Zusammenfassung der Kapitel
Kapitel 1: Die Einleitung stellt die Problemstellung dar und erläutert den Hintergrund der Agenda 2010. Sie beleuchtet die Herausforderungen, vor denen der deutsche Sozialstaat steht und die Notwendigkeit der Reform.
Kapitel 2: Dieses Kapitel analysiert die wichtigsten Problemfelder des Sozialstaats, insbesondere den Strukturwandel der Arbeitsgesellschaft, den demografischen Wandel, die Globalisierung und die Individualisierung.
Kapitel 3: Dieses Kapitel beschreibt die Agenda 2010 als umfassendes Reformprogramm. Es beleuchtet die Sozialstaatskonzeption des dritten Weges, die neoliberale Alternative und die Konzeption der klassischen Linken. Darüber hinaus werden die einzelnen Reformschritte im Detail vorgestellt, darunter die Reformen am Arbeitsmarkt, der Gesundheitsversorgung, der Renten, der Bildung und der Staatsfinanzen.

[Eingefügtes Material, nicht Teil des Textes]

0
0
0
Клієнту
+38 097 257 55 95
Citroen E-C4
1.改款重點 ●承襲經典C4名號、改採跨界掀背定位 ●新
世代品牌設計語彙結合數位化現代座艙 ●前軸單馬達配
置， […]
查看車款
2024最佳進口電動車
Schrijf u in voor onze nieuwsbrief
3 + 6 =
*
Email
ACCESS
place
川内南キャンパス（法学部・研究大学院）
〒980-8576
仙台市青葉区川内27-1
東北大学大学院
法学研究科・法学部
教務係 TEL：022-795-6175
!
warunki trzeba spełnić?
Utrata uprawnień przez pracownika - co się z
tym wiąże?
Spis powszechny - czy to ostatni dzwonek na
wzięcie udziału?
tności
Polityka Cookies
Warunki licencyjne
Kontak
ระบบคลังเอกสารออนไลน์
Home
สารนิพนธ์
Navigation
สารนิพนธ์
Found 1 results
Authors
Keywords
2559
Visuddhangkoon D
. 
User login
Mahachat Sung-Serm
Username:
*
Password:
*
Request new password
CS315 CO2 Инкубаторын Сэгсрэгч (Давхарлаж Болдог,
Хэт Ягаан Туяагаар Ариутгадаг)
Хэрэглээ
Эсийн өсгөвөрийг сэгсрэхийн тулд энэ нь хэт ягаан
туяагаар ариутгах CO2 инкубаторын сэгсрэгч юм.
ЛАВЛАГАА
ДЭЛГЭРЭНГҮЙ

Kapitel 4: Dieses Kapitel diskutiert die reformpolitische Diskussion um die Agenda 2010 seit März 2003. Es beleuchtet die alternativen Reformansätze der Linken und der Liberalen in verschiedenen Politikfeldern.

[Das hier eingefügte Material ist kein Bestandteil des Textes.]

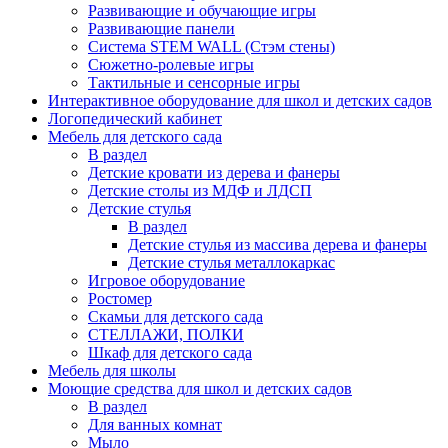
Развивающие и обучающие игры
Развивающие панели
Система STEM WALL (Cтэм стены)
Сюжетно-ролевые игры
Тактильные и сенсорные игры
Интерактивное оборудование для школ и детских садов
Логопедический кабинет
Мебель для детского сада
В раздел
Детские кровати из дерева и фанеры
Детские столы из МДФ и ЛДСП
Детские стулья
В раздел
Детские стулья из массива дерева и фанеры
Детские стулья металлокаркас
Игровое оборудование
Ростомер
Скамьи для детского сада
СТЕЛЛАЖИ, ПОЛКИ
Шкаф для детского сада
Мебель для школы
Моющие средства для школ и детских садов
В раздел
Для ванных комнат
Мыло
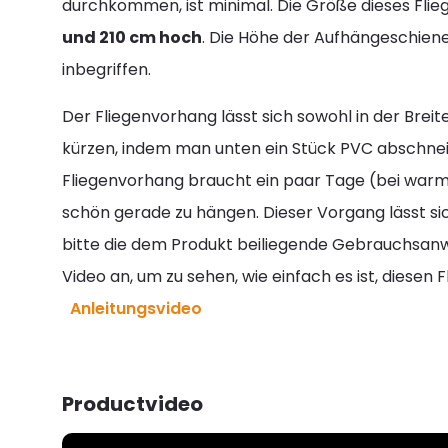
durchkommen, ist minimal. Die Größe dieses Flie
und 210 cm hoch
. Die Höhe der Aufhängeschiene
inbegriffen.
Der Fliegenvorhang lässt sich sowohl in der Breite
kürzen, indem man unten ein Stück PVC abschnei
Fliegenvorhang braucht ein paar Tage (bei wa
schön gerade zu hängen. Dieser Vorgang lässt sic
bitte die dem Produkt beiliegende Gebrauchsanwe
Video an, um zu sehen, wie einfach es ist, diesen 
Anleitungsvideo
Productvideo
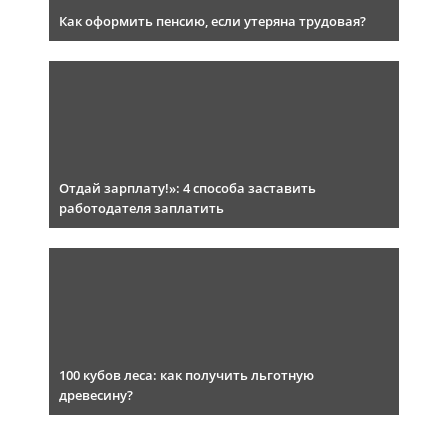
Как оформить пенсию, если утеряна трудовая?
Отдай зарплату!»: 4 способа заставить
работодателя заплатить
100 кубов леса: как получить льготную
древесину?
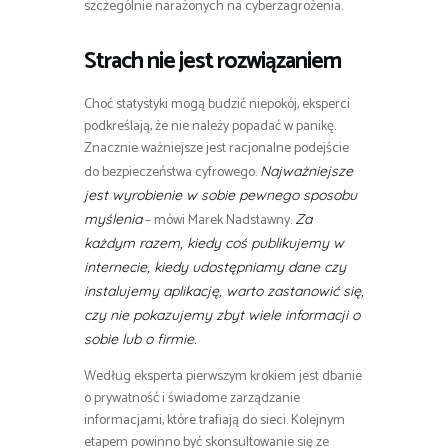
szczególnie narażonych na cyberzagrożenia.
Strach nie jest rozwiązaniem
Choć statystyki mogą budzić niepokój, eksperci
podkreślają, że nie należy popadać w panikę.
Znacznie ważniejsze jest racjonalne podejście
do bezpieczeństwa cyfrowego.
Najważniejsze
jest wyrobienie w sobie pewnego sposobu
– mówi Marek Nadstawny.
myślenia
Za
każdym razem, kiedy coś publikujemy w
internecie, kiedy udostępniamy dane czy
instalujemy aplikację, warto zastanowić się,
czy nie pokazujemy zbyt wiele informacji o
sobie lub o firmie.
Według eksperta pierwszym krokiem jest dbanie
o prywatność i świadome zarządzanie
informacjami, które trafiają do sieci. Kolejnym
etapem powinno być skonsultowanie się ze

Kapitel 5: Dieses Kapitel widmet sich dem Ausbau der Zivilgesellschaft und ihrer Bedeutung für die Entlastung des Sozialstaats.
Schlüsselwörter
Agenda 2010, Sozialstaat, Arbeitsmarkt, Gesundheitswesen, Renten, Bildung, Reform, Globalisierung, Individualisierung, Strukturwandel, neoliberale Politik, klassische Linke, Zivilgesellschaft, Zukunft des Sozialstaats.